_Tasks to perform_
1. According to the optimizer excerpt, what can happen to the particle swarm when the global optimum lies inside a local minimum?
2. Output the optimizer excerpt exactly as it appears, everything from "The data flow" down to "policy gradient (DDPG)".

The data flow of the training process is shown in Fig. 2. In this figure, critic is the action-value network.

Fig. 2
figure 2

Training process of deep deterministic policy gradient (DDPG)

Comprehensive learning particle swarm optimizer (CLPSO)

In PSO, all particles are attracted by their own historical optima and the optima of all particles. The global optimum may be inside a local minimum, which will cause the particle swarm to prematurely converge to the wrong location. To solve this problem, we introduce the mechanism of the comprehensive learning particle swarm optimizer (CLPSO) in RLPSO, which allows particles to randomly learn the dimensions of different particles. Therefore, this section will introduce the CLPSO.

_Provided information_

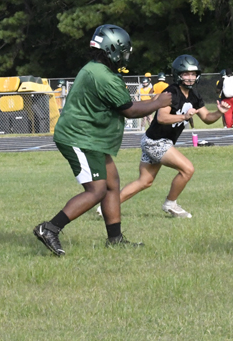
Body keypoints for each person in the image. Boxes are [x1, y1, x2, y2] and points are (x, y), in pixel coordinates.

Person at [32, 24, 172, 256]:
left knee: (111, 183)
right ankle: (49, 228)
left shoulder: (95, 69)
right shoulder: (103, 76)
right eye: (123, 52)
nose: (124, 57)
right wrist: (158, 102)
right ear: (112, 50)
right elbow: (129, 110)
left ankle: (115, 239)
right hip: (80, 137)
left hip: (90, 137)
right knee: (96, 190)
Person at [114, 55, 229, 219]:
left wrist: (219, 112)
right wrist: (184, 117)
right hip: (156, 141)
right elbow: (162, 118)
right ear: (178, 75)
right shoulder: (171, 92)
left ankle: (107, 206)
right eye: (186, 74)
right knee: (187, 169)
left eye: (193, 74)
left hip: (156, 140)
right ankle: (170, 203)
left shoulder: (194, 95)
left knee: (145, 181)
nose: (190, 78)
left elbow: (207, 118)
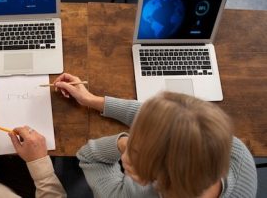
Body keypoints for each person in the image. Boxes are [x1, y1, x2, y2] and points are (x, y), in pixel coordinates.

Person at [52, 73, 257, 198]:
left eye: (136, 149)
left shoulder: (131, 194)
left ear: (143, 177)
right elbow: (169, 119)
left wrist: (123, 143)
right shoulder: (236, 153)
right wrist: (93, 100)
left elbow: (89, 156)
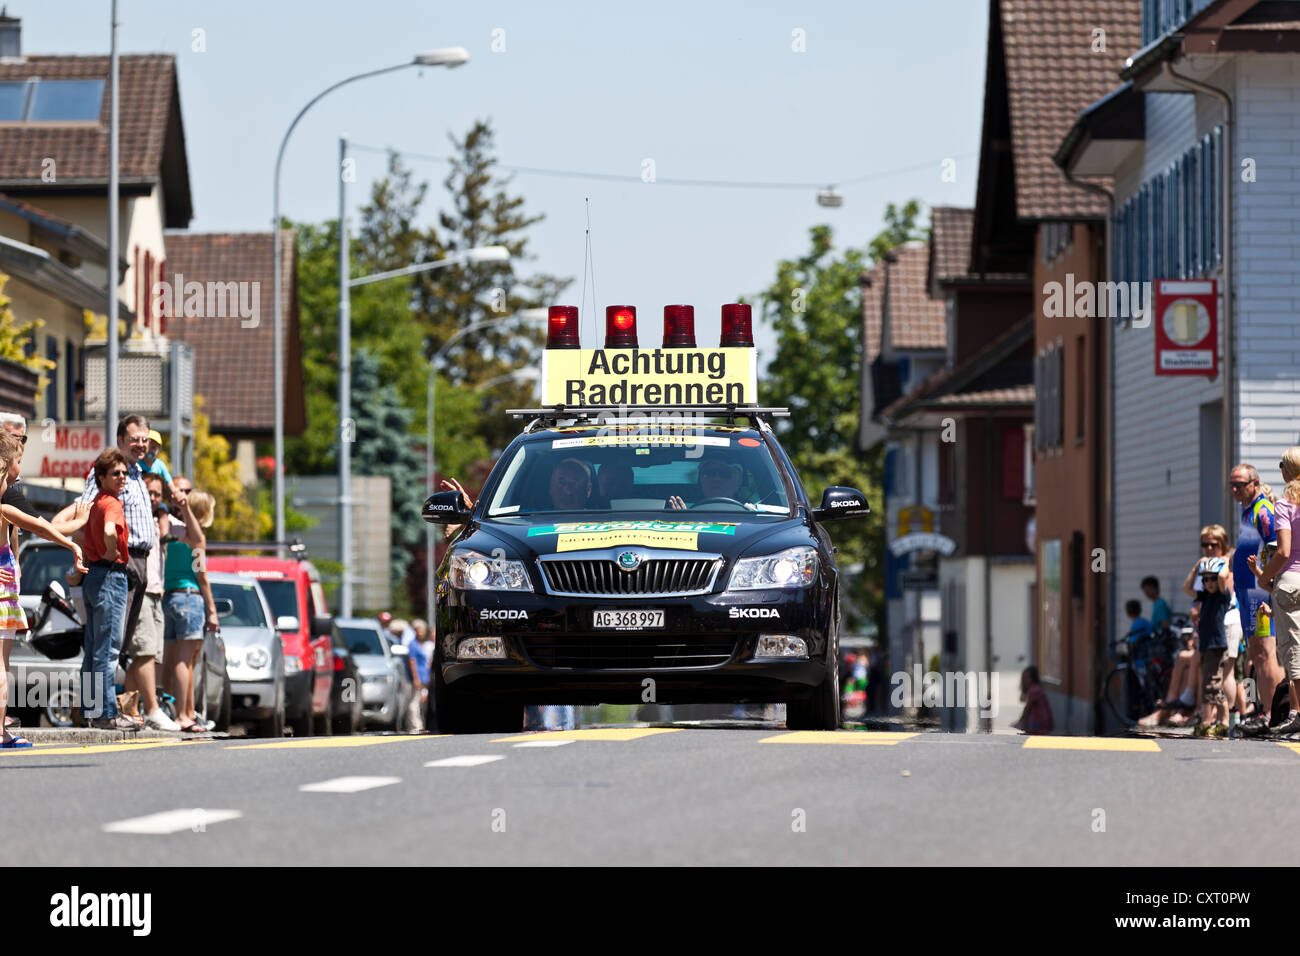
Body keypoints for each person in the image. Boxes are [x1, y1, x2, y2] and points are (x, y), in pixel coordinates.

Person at [78, 416, 173, 693]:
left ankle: (103, 706)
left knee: (115, 643)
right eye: (134, 440)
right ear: (120, 440)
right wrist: (102, 552)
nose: (141, 445)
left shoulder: (136, 473)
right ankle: (98, 709)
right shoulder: (110, 472)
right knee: (106, 643)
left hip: (140, 561)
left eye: (144, 440)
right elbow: (87, 511)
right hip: (121, 561)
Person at [79, 447, 136, 731]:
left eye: (124, 472)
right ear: (101, 477)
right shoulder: (112, 503)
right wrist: (112, 551)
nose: (122, 477)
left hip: (93, 576)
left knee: (93, 648)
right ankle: (107, 714)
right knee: (108, 650)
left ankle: (90, 711)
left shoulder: (96, 502)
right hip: (110, 576)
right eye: (116, 473)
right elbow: (111, 531)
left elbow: (82, 533)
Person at [1247, 446, 1300, 735]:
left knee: (1291, 649)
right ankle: (1288, 711)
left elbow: (1283, 551)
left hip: (1290, 581)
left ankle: (1292, 713)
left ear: (1286, 470)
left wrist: (1264, 577)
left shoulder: (1284, 505)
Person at [1229, 463, 1282, 734]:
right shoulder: (1247, 510)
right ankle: (1267, 712)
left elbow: (1278, 550)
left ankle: (1277, 714)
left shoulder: (1263, 511)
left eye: (1240, 484)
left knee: (1265, 654)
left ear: (1255, 483)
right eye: (1232, 485)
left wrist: (1267, 582)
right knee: (1256, 654)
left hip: (1259, 593)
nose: (1235, 489)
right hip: (1248, 592)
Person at [123, 472, 178, 731]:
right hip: (141, 591)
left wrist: (167, 510)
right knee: (143, 651)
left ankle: (130, 709)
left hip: (157, 592)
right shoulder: (137, 520)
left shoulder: (160, 522)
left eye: (158, 494)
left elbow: (194, 533)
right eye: (149, 492)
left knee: (148, 655)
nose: (154, 498)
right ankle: (153, 708)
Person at [161, 482, 218, 733]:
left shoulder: (172, 539)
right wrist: (212, 609)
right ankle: (184, 715)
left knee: (170, 659)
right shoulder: (196, 542)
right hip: (190, 598)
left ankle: (171, 711)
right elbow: (201, 576)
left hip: (168, 597)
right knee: (185, 661)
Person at [1192, 556, 1233, 737]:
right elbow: (1187, 588)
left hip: (1216, 646)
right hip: (1207, 645)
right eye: (1205, 579)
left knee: (1213, 685)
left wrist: (1224, 564)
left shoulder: (1222, 597)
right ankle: (1212, 722)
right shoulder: (1205, 597)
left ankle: (1222, 722)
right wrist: (1196, 569)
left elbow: (1224, 577)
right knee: (1210, 685)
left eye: (1212, 578)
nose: (1209, 582)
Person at [668, 456, 745, 510]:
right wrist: (682, 521)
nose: (716, 479)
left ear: (739, 481)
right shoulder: (684, 516)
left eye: (725, 474)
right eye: (709, 473)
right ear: (700, 480)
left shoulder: (754, 512)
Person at [1011, 666, 1053, 734]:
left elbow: (1027, 709)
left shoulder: (1034, 690)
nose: (1024, 681)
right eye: (1023, 678)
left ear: (1033, 679)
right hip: (1042, 722)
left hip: (1040, 724)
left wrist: (1023, 724)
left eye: (1026, 678)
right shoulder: (1036, 688)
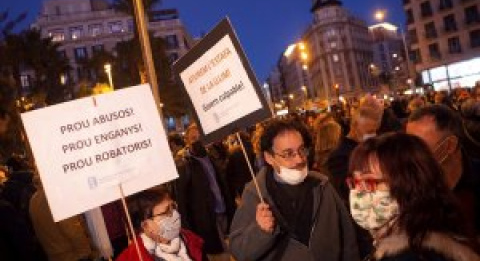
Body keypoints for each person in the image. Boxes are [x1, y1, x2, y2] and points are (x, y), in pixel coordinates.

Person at [229, 118, 359, 261]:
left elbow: (348, 238)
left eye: (301, 150)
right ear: (269, 157)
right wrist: (260, 231)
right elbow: (239, 251)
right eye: (288, 154)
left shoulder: (323, 185)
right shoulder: (255, 193)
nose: (299, 160)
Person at [347, 132, 480, 260]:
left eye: (370, 181)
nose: (358, 192)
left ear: (408, 184)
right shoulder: (433, 238)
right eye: (355, 182)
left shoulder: (413, 254)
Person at [406, 104, 480, 237]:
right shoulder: (409, 188)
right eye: (409, 145)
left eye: (420, 147)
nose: (412, 155)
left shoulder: (475, 179)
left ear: (450, 145)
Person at [174, 123, 235, 261]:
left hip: (224, 212)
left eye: (200, 137)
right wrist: (187, 227)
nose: (197, 141)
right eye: (194, 138)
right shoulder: (184, 165)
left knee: (230, 247)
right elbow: (182, 200)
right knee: (221, 254)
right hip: (206, 218)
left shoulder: (212, 156)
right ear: (188, 141)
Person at [116, 187, 203, 261]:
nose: (175, 214)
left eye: (173, 207)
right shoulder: (132, 257)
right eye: (166, 212)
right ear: (146, 225)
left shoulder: (189, 238)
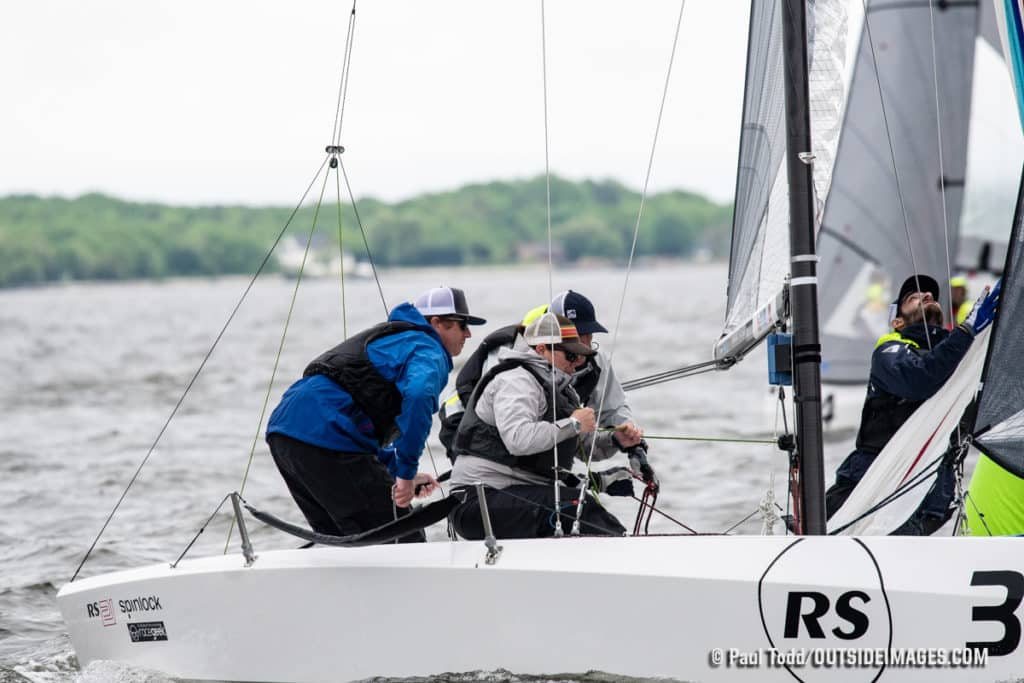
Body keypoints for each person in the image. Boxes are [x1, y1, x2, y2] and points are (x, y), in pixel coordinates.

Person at [265, 286, 485, 540]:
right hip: (326, 436)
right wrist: (404, 474)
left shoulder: (394, 340)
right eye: (462, 325)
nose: (468, 334)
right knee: (404, 538)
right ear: (437, 323)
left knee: (345, 543)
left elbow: (355, 420)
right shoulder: (427, 348)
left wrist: (401, 472)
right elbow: (418, 396)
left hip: (285, 433)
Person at [825, 274, 1000, 535]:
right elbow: (918, 380)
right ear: (897, 321)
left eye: (931, 296)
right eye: (913, 297)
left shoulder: (963, 361)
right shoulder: (889, 351)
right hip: (873, 489)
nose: (927, 296)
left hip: (930, 497)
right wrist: (966, 331)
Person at [448, 312, 643, 539]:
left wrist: (615, 441)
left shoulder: (559, 387)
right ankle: (623, 555)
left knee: (575, 502)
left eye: (580, 357)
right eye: (570, 356)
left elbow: (580, 446)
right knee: (577, 506)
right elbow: (518, 440)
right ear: (541, 350)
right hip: (479, 501)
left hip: (517, 495)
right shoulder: (516, 380)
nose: (576, 364)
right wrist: (573, 423)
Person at [438, 289, 657, 485]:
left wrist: (628, 444)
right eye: (576, 339)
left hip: (533, 451)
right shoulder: (515, 367)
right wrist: (573, 424)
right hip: (472, 435)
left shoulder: (593, 361)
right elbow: (517, 437)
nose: (585, 346)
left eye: (589, 336)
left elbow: (612, 410)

_Results_
1. The particle swarm may prematurely converge to the wrong location.

2.
The data flow of the training process is shown in Fig. 2. In this figure, critic is the action-value network.

Fig. 2
figure 2

Training process of deep deterministic policy gradient (DDPG)